**FRAGMENTO DEL DOCUMENTO**.
******
Los elegidos para la parte de debajo de mi mesilla son, en primer lugar, el Poema de Gilgamesh, una narración acadia basada en poemas sumerios. No me la he leído, pero la tengo bien trabajada con anotaciones, subrayados, una cuartilla con un esquema de los poemas que forman parte de ella y otra cuartilla con las concomitancias que posee con la Biblia. Luego, una edición de Gredos, bilingüe, de La Ilíada, de Homero, muy manoseada (he dedicado mucho tiempo a conseguir este efecto). Después, no podía falta El arte de la guerra, del chino Sun-tzu, uno de esos libros que derrochan esnobismo y afectación. Después, la nueva traducción que ha hecho José María Micó de la inmortal obra de Dante Aligueri, que él ha titulado Comedia. Por supuesto, está repleta de papelitos con múltiples comentarios en italiano y latín.
Otros libros son El Quijote, en la edición de Francisco Rico, donde en un alarde de erudición solo he subrayado y destacado con rotuladores de colores algunas notas a pie de página. Una edición de las Obras completas de Shakespeare en inglés. Una edición bilingüe de El paraíso perdido, de John Milton, para que se vea que también le doy a la poesía profunda. Y la impecable y voluminosa edición de Acantilado de Vida de Samuel Johnson, de James Boswell, una pieza codiciada por los amantes de los libros que me ha llevado muchas semanas de trabajo aparentar que me la he leído. No podían faltar los clásicos rusos. He elegido Guerra y paz, de Tolstói, en la última edición de Alba en dos volúmenes; y también la edición de Alba de Crimen y castigo, de Dostoievski, espectacular.
******
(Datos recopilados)
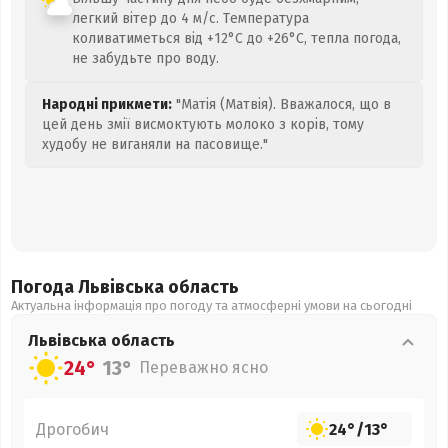
легкий вітер до 4 м/с. Температура
коливатиметься від +12°C до +26°C, тепла погода,
не забудьте про воду.
Народні прикмети:
"Матія (Матвія). Вважалося, що в
цей день змії висмоктують молоко з корів, тому
худобу не виганяли на пасовище."
Погода Львівська
область
Актуальна інформація про погоду та атмосферні умови на сьогодні
Львівська
область
24°
13°
Переважно ясно
Дрогобич
24°
/
13°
******
**INSTRUCCIÓN DE TRABAJO 1**.
Responde, por favor, estas preguntas sobre el fragmento de los libros de la mesilla:
(a) ¿Qué editorial publicó la edición bilingüe de La Ilíada?
(b) ¿Quién hizo la nueva traducción de la obra que se titula Comedia?
(c) ¿En cuántos volúmenes está la edición de Alba de Guerra y paz?
**INSTRUCCIÓN DE TRABAJO 2**.
Escribe la continuación del fragmento sobre los libros de la mesilla a partir de su última frase.

**RESULTADO 1**.
(a) Gredos.
(b) José María Micó.
(c) En dos volúmenes.

**RESULTADO 2**.
Y más a mano, como si los estuviese leyendo en el presente, tres libros. El primero, El caballero en Moscú, del norteamericano Amor Towles, una espléndida novela contemporánea que no he parado de recomendar; Mi padre y su museo, de Marina Tsvietáieva, un coñazo absoluto pero que supone una visible confirmación de mi pasión por los libros rusos; y una edición de la Biblia, libro que siempre tengo y tendré a mano, con una señal de que estoy leyendo ahora el Libro de Job.
He llegado a esta maquillada selección después de muchos rechazos, de cambiar y poner títulos, de arrepentirme, de poner y quitar, de tener que dejar fuera en el último momento otras obras fundamentales. Con esto, el capítulo de libros para mi posteridad queda cubierto. Ahora me toca trabajar la música que habitualmente escucho (ya estoy borrando a Georgie Dann, Luis Aguilé, Fórmula V y Flos Mariae de Spotify), revisar con mirada crítica los cuadros que tengo en mi habitación y ser muy selecto con las medicinas que se quedarán en mi mesilla. Por ejemplo, tengo que quitar cuanto antes el tubo de Hemoal para las hemorroides.